Parse SPSS Syntax Script for Fixed-Width Data Files
Source:R/parseScript_SPSS.R
parseScript_SPSS.Rd
Parses an SPSS Syntax Script (.sps) file to return information relating to fixed-width data files.
Arguments
- spsFilePath
a character value of the file path to the SPSS script to parse.
- verbose
a logic value to indicate if user wishes to print parsing activity to console. Default value is
FALSE
.- outputFormat
a named argument to indicate which output format the resulting object should be. See details for information on each format. Currently,
data.frame
format is only supported.- encoding
a character value to indicate the encoding specification that is used by
readLines
base function for thespsFilePath
parameter. Only adjust this parameter if the original file encoding of the file is known, is not producing correct string values, or other errors occur. See?readLines
help for details about it's use for file encoding, and additional details.
Details
NOT CURRENTLY EXPORTED! In Future this could potentially be made to a separate R package THIS parseScript_SPSS function should be used 100 Old/Previous SPSS script parsers should be slowly transitioned to utilize this function when possible to maximize code use.
The SPSS syntax script parser is focused on gathering details for use with fixed-width data files. This function scans for the following SPSS commands:
FILE HANDLE
DATA LIST
VARIABLE LABEL
VALUE LABEL
MISSING VALUE
The outputFormat
specified will determine the result object returned. This function currently supports the following formats.
data.frame
variableName - The variable name as defined in the script
Start - The start number index of the variable defined for the fixed-width format layout
End - The end number index of the variable defined for the fixed-width format layout
Width - The length of how many columns the variable uses in the fixed-width format layout
Attributes - Any SPSS attributes that are defined in the DATA LIST command. This is typically only for field formatting.

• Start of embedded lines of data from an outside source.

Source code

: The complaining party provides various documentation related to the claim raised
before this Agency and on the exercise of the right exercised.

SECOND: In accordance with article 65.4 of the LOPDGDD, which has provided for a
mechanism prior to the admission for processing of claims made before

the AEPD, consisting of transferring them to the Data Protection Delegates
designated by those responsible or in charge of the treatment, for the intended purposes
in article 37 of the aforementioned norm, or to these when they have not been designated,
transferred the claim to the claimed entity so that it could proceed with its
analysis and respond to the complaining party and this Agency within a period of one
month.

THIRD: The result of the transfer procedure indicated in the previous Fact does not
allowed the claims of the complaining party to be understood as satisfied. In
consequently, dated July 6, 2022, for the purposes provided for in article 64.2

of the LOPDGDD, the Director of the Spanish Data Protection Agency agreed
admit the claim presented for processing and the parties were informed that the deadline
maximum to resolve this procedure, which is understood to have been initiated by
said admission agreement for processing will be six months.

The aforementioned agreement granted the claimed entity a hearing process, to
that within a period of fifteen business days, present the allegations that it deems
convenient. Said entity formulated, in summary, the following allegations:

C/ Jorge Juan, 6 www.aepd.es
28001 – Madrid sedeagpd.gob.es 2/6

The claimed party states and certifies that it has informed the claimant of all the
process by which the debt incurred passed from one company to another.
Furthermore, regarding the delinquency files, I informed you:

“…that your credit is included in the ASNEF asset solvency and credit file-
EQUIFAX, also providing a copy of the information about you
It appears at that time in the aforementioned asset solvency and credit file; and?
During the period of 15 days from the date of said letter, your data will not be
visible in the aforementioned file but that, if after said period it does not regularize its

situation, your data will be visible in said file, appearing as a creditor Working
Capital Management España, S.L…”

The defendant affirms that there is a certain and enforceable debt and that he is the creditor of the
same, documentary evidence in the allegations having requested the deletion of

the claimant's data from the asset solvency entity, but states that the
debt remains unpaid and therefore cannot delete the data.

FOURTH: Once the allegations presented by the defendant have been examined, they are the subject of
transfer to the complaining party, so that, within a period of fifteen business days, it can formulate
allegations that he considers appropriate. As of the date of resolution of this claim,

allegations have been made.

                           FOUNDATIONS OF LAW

RecordNumber - Some fixed-width data files are considered "multi-line" where one record of data can span multiple rows in the file. The RecordNumber indicates which line the variable is assigned.
Labels - The descriptive label associated with the variable name to give more detail or context.
labelValues - For categorical variables a stored value will typically be assigned a longer label/definition. This string identifies these mappings. The '^' symbol is used to delimit each individual label value. Then additionally, the '=' is used to split the value from the left side of the '=' symbol, and the remaining right-hand side of '=' is the text label for that value.
dataType - A best-guess of the data type (either 'numeric' or 'character') without actually examining the data-file.
missingValues - If a MISSING VALUE clause is included in the script this will list the values that are considered 'Missing'. If multiple values specified, they will be delimited by a ';' (semi-colon) symbol.